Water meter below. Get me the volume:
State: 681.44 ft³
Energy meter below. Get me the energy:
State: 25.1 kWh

* * *

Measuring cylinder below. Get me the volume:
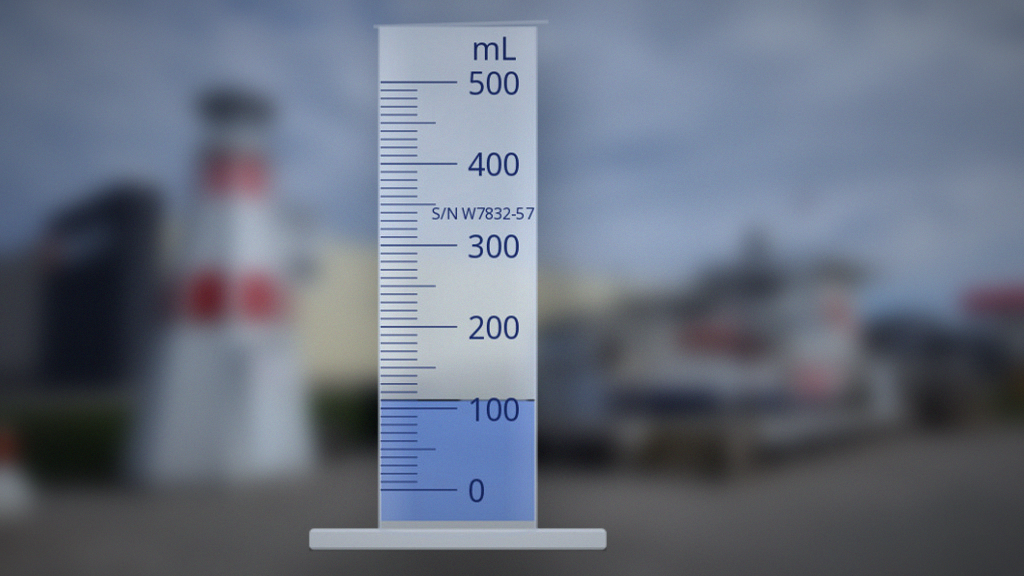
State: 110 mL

§ What this task involves
Copy out the rows in the stretch from the line containing "Measuring cylinder below." through the line containing "State: 110 mL", substituting "Tell me" for "Get me" and keeping everything else the same. Leave the picture out.

§ Response below
Measuring cylinder below. Tell me the volume:
State: 110 mL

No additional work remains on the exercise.